Horton’s manifesto since she was crowned Miss Murray in September is “Use only as directed: the prevention of prescription drug abuse.” Utah has seen a 400 percent increase since 2000 in deaths from prescription drug abuse. And according to the Utah Health Department, Murray City has a higher rate than the state average.
“It is a problem that’s taking over our state, taking over our country,” Horton said.
It’s why Horton is not only holding drug take back events, she’s also provided prevention education with every fifth grader in the Murray School District. She’s worked with the Utah Health Department, IHC and Select Health.

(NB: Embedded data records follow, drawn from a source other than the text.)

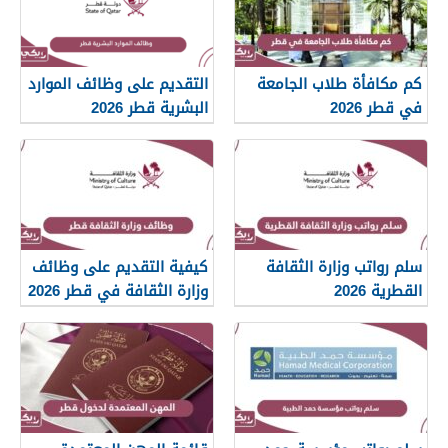
كم مكافأة طلاب الجامعة
التقديم على وظائف الموارد
في قطر 2026
البشرية قطر 2026
سلم رواتب وزارة الثقافة
كيفية التقديم على وظائف
القطرية 2026
وزارة الثقافة في قطر 2026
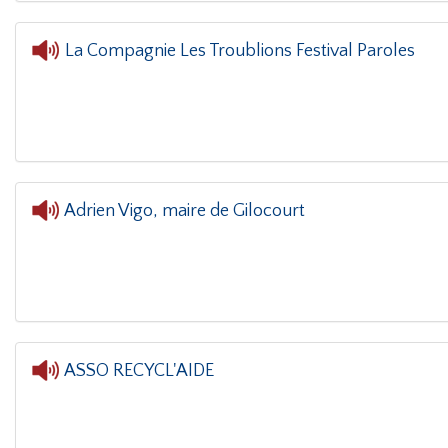
La Compagnie Les Troublions Festival Paroles
L'oreille dans le coin(g)
- 
Adrien Vigo, maire de Gilocourt
ASSO RECYCL'AIDE
L'oreille da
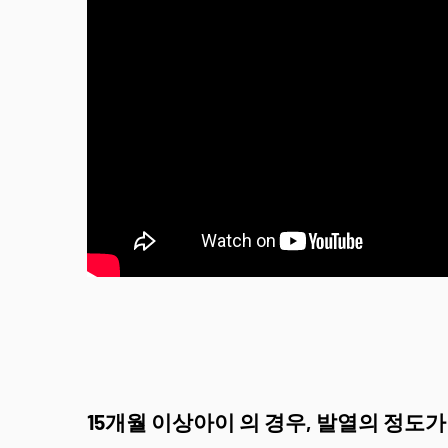
15개월 이상아이 의 경우, 발열의 정도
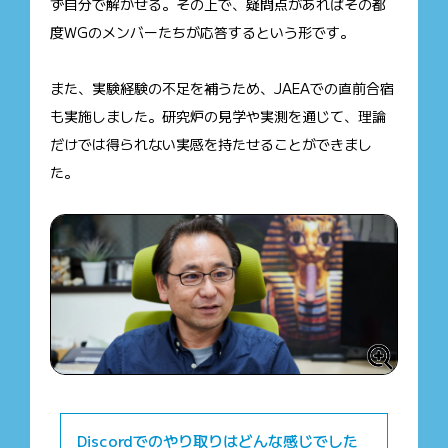
ず自分で解かせる。その上で、疑問点があればその都
度WGのメンバーたちが応答するという形です。
また、実験経験の不足を補うため、JAEAでの直前合宿
も実施しました。研究炉の見学や実測を通じて、理論
だけでは得られない実感を持たせることができまし
た。
Discordでのやり取りはどんな感じでした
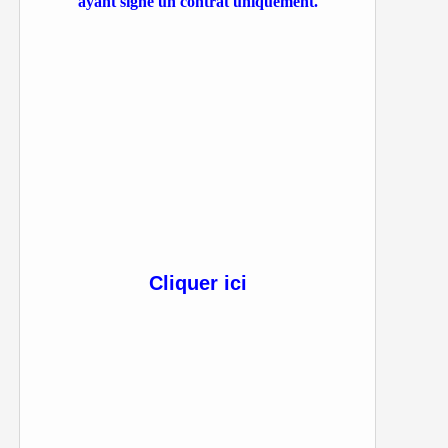
ayant signé un contrat uniquement.
Cliquer ici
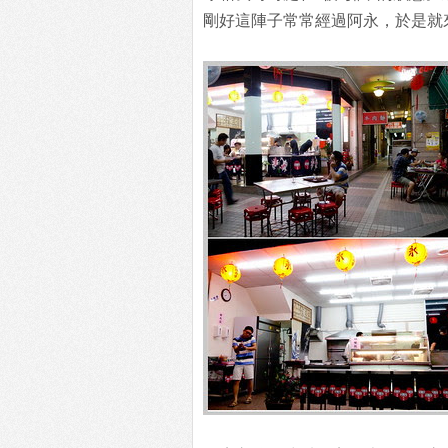
剛好這陣子常常經過阿永，於是就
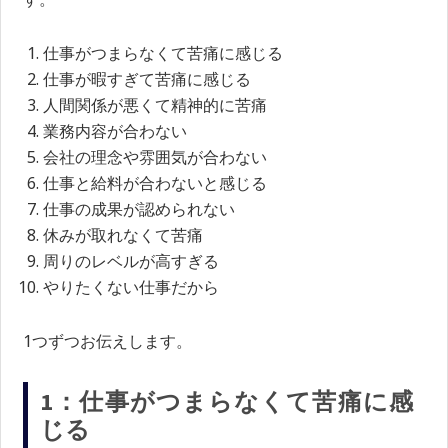
仕事がつまらなくて苦痛に感じる
仕事が暇すぎて苦痛に感じる
人間関係が悪くて精神的に苦痛
業務内容が合わない
会社の理念や雰囲気が合わない
仕事と給料が合わないと感じる
仕事の成果が認められない
休みが取れなくて苦痛
周りのレベルが高すぎる
やりたくない仕事だから
1つずつお伝えします。
1：仕事がつまらなくて苦痛に感
じる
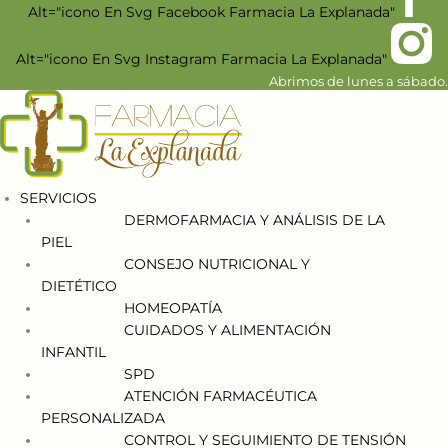
Alt="icono En Svg Facebook Farmacia La Explanada"
Alt="icono En Svg Instagram Farmacia La Explanada"
Abrimos de lunes a sábado.
SERVICIOS
DERMOFARMACIA Y ANÁLISIS DE LA
PIEL
CONSEJO NUTRICIONAL Y
DIETÉTICO
HOMEOPATÍA
CUIDADOS Y ALIMENTACIÓN
INFANTIL
SPD
ATENCIÓN FARMACÉUTICA
PERSONALIZADA
CONTROL Y SEGUIMIENTO DE TENSIÓN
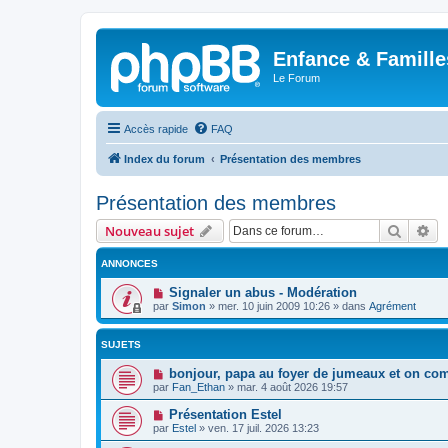
Enfance & Famille
Le Forum
Accès rapide
FAQ
Index du forum
Présentation des membres
Présentation des membres
Recher
Re
Nouveau sujet
ANNONCES
Signaler un abus - Modération
par
Simon
»
mer. 10 juin 2009 10:26
» dans
Agrément
SUJETS
bonjour, papa au foyer de jumeaux et on co
par
Fan_Ethan
»
mar. 4 août 2026 19:57
Présentation Estel
par
Estel
»
ven. 17 juil. 2026 13:23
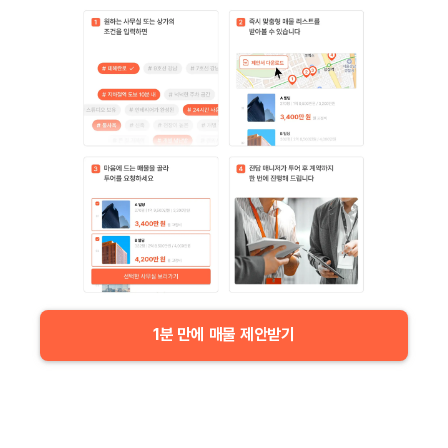
1분 만에 매물 제안받기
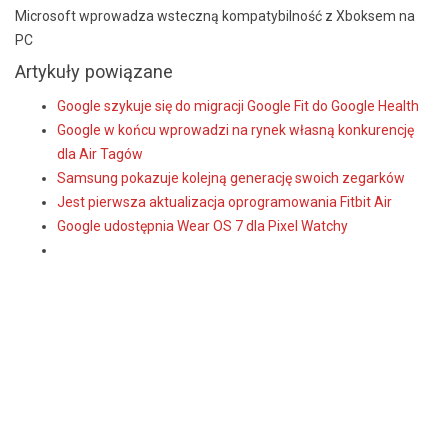
Microsoft wprowadza wsteczną kompatybilność z Xboksem na
PC
Artykuły powiązane
Google szykuje się do migracji Google Fit do Google Health
Google w końcu wprowadzi na rynek własną konkurencję
dla Air Tagów
Samsung pokazuje kolejną generację swoich zegarków
Jest pierwsza aktualizacja oprogramowania Fitbit Air
Google udostępnia Wear OS 7 dla Pixel Watchy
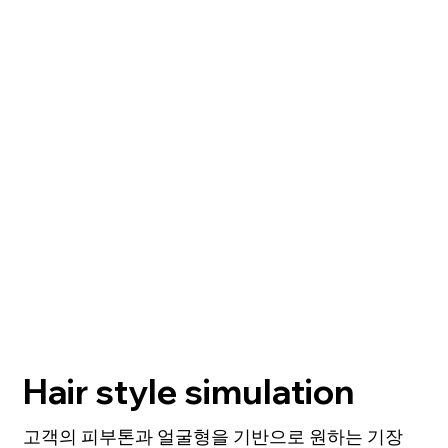
Hair style simulation
고객의 피부톤과 얼굴형을 기반으로 원하는 기장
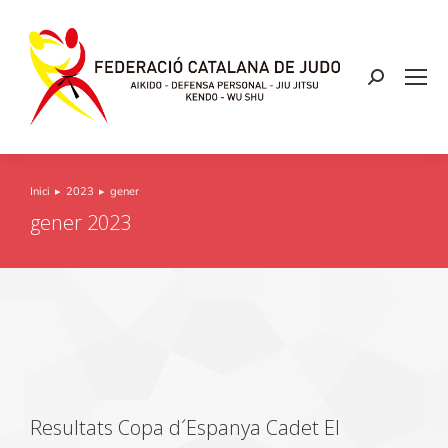
Inici
2023
gener
You are here:
gener 2023
Resultats Copa d´Espanya Cadet El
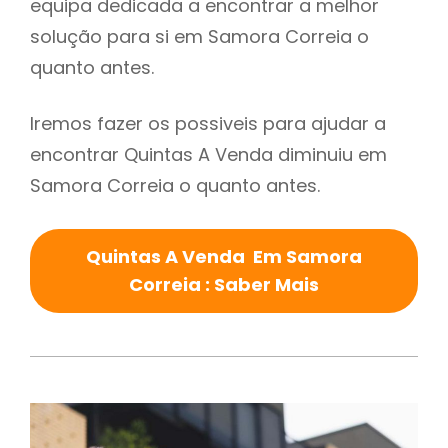
equipa dedicada a encontrar a melhor
solução para si em Samora Correia o
quanto antes.
Iremos fazer os possiveis para ajudar a
encontrar Quintas A Venda diminuiu em
Samora Correia o quanto antes.
Quintas A Venda Em Samora
Correia : Saber Mais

She’s also spoken with various junior high and high school health classes.
“She’s spreading that influence and making people realize, oh my doctor gave me these 30 pills but I don’t really need to keep them in my cabinet,” Letterman said. “Any kind of education like this is awesome.”
Taylor Read, who finished first in the 5K, said you might not even realize when people are experiencing problems.
“It’s something that a lot of people, just average people that live normal lives, don’t think about on everyday basis,” Read said.
Letterman said many people don’t realize what the word—opioid—means. That they are drugs that doctors give you and that they’re “as bad as heroin.”
“The biggest thing,” Horton said, “is just avoid using. If you can avoid using painkillers at all in your life, that’s ideal.”
She added that it’s just as important to dispose of the painkillers—such as Percocet—when they are no longer needed or limiting their use. When a doctor prescribes a bottle of pills for surgery or wisdom teeth removal, she said, you “really don’t need that whole bottle.”
Letterman said Tylenol and ibuprofen can oftentimes be just as effective.
Disseminating this information has kept Horton busy, but she said it is well worth it.
“It’s been amazing… just the people you get to interact with, the people you meet, the connections you make are really rewarding,” she said.
Horton is gearing up to compete for Miss Utah in June, but she’s currently working with the Utah Health Policy Project and intends to get her master’s degree in healthcare administration.
“It’s important for her and people to get out there and educate so the fact that she’s out there amongst the people is great,” Letterman said.